[Stored data]
* * *

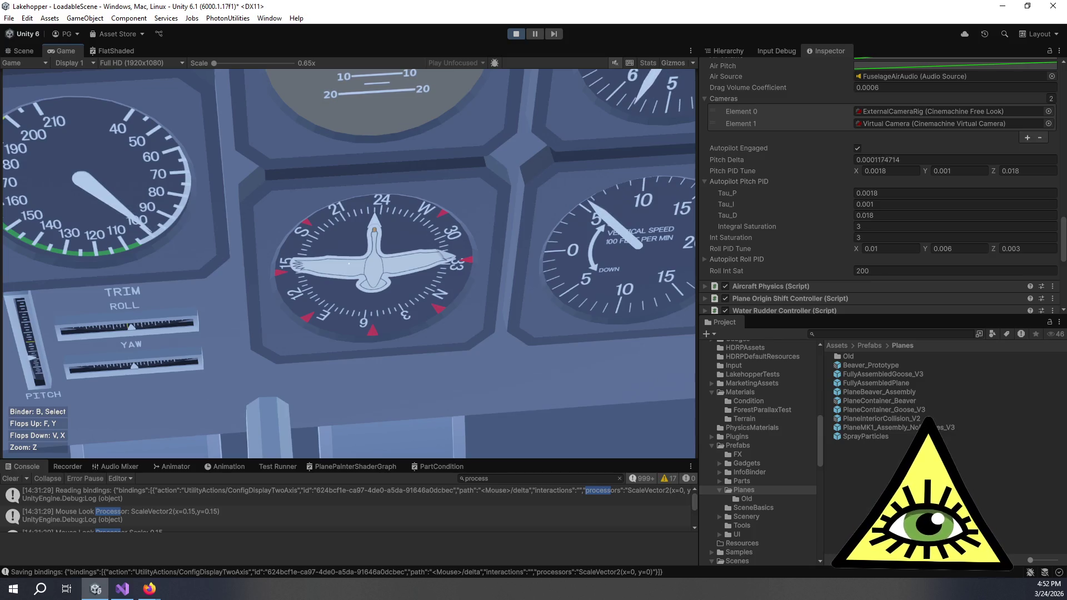
pyautogui.press('z')
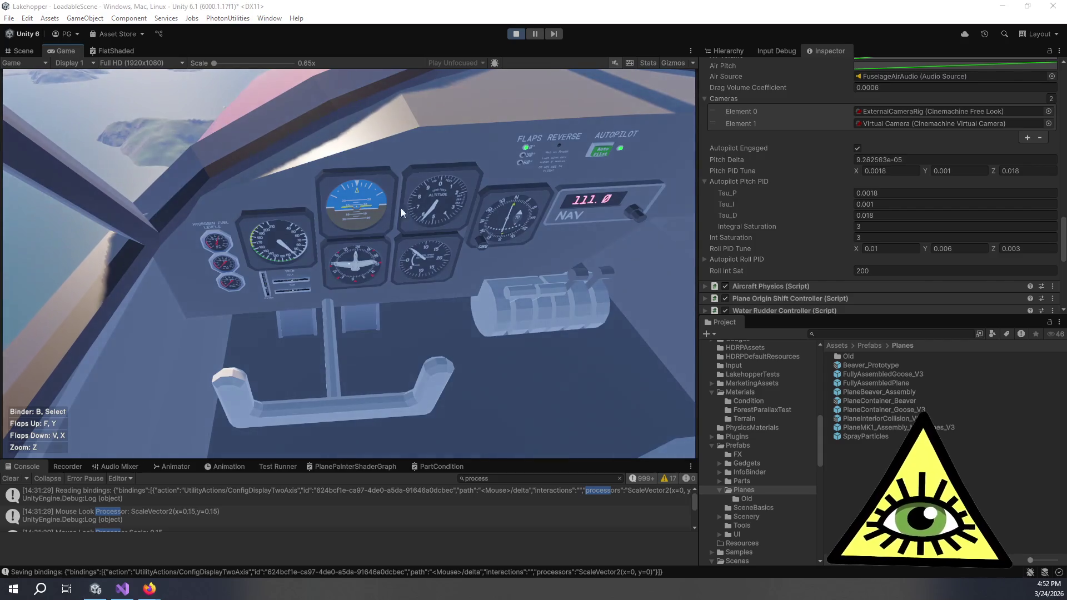
# Raise the pitch PID integral saturation from 3 to 4 and return to the running game.
pyautogui.click(875, 170)
pyautogui.write('0.002')
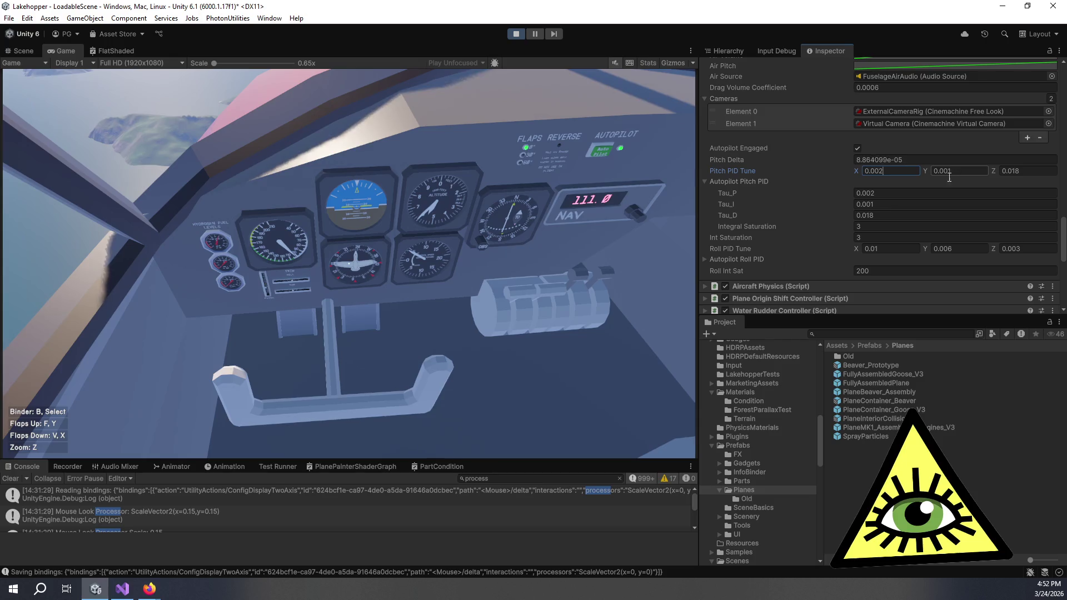
pyautogui.click(873, 226)
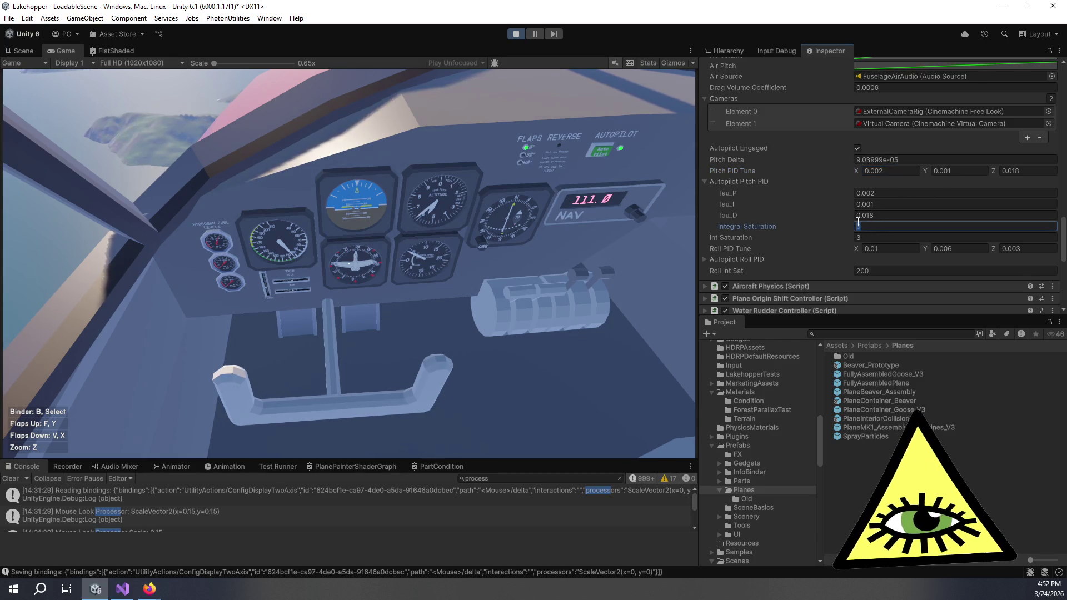
pyautogui.write('4')
pyautogui.press('Tab')
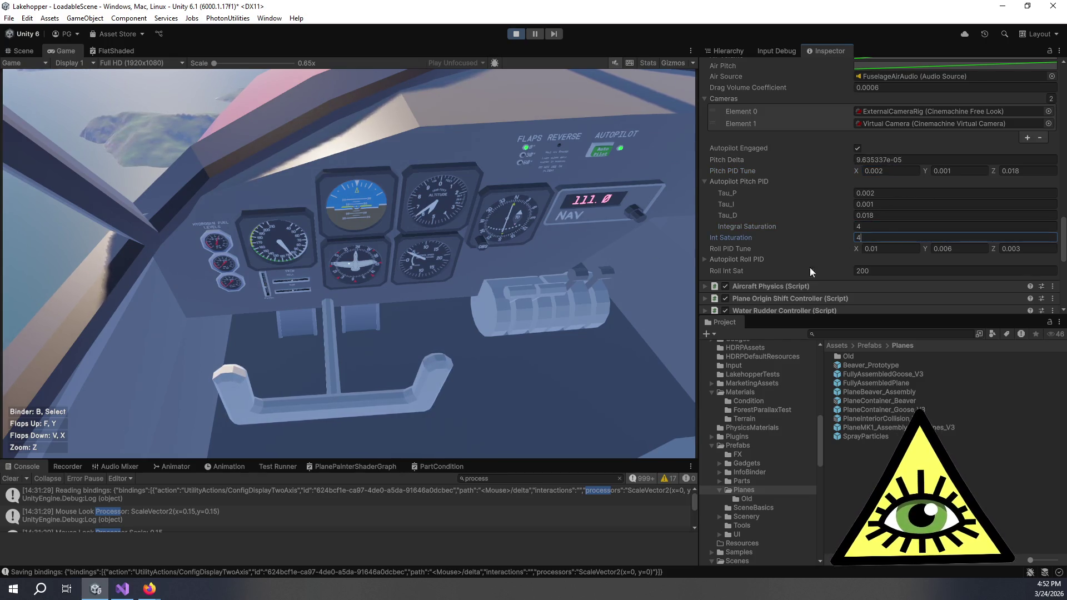
pyautogui.click(657, 293)
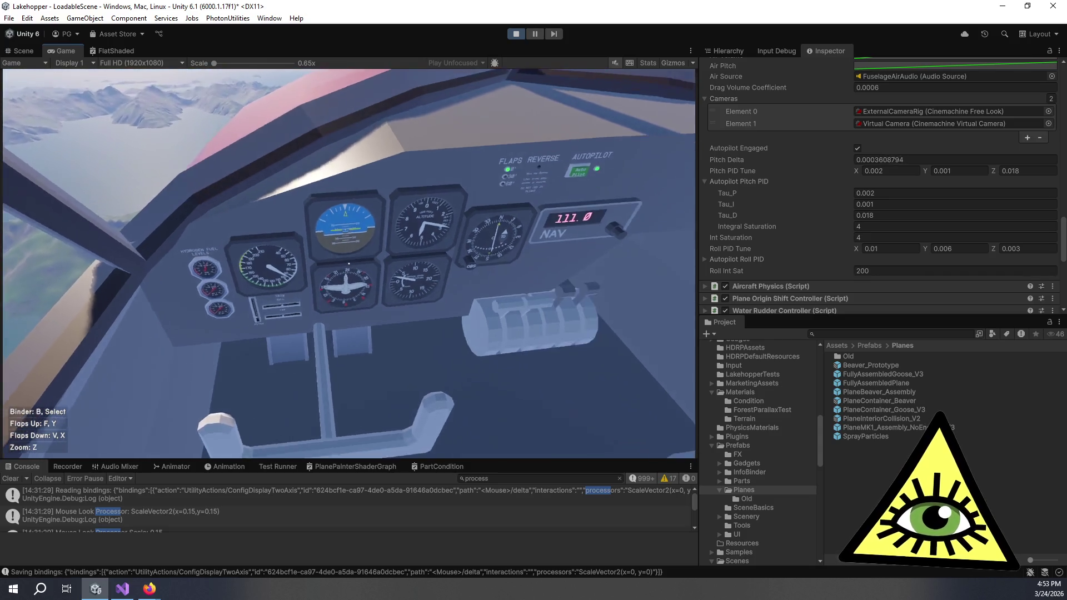
# Zoom in on the vertical speed indicator, then back out to the wide cockpit view.
pyautogui.press('z')
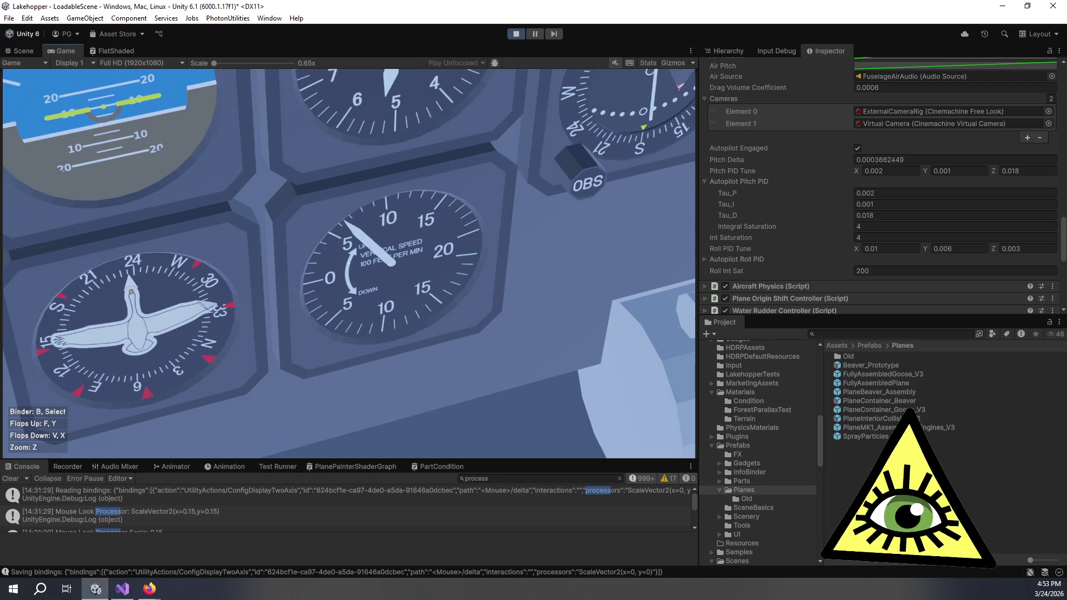
pyautogui.press('z')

* * *

:: Problem description ::
The reply must hold each line of the records verbatim and no pictures.

:: Solution ::
pyautogui.press('z')
# Raise the pitch PID integral saturation from 3 to 4 and return to the running game.
pyautogui.click(875, 170)
pyautogui.write('0.002')
pyautogui.click(873, 226)
pyautogui.write('4')
pyautogui.press('Tab')
pyautogui.click(657, 293)
# Zoom in on the vertical speed indicator, then back out to the wide cockpit view.
pyautogui.press('z')
pyautogui.press('z')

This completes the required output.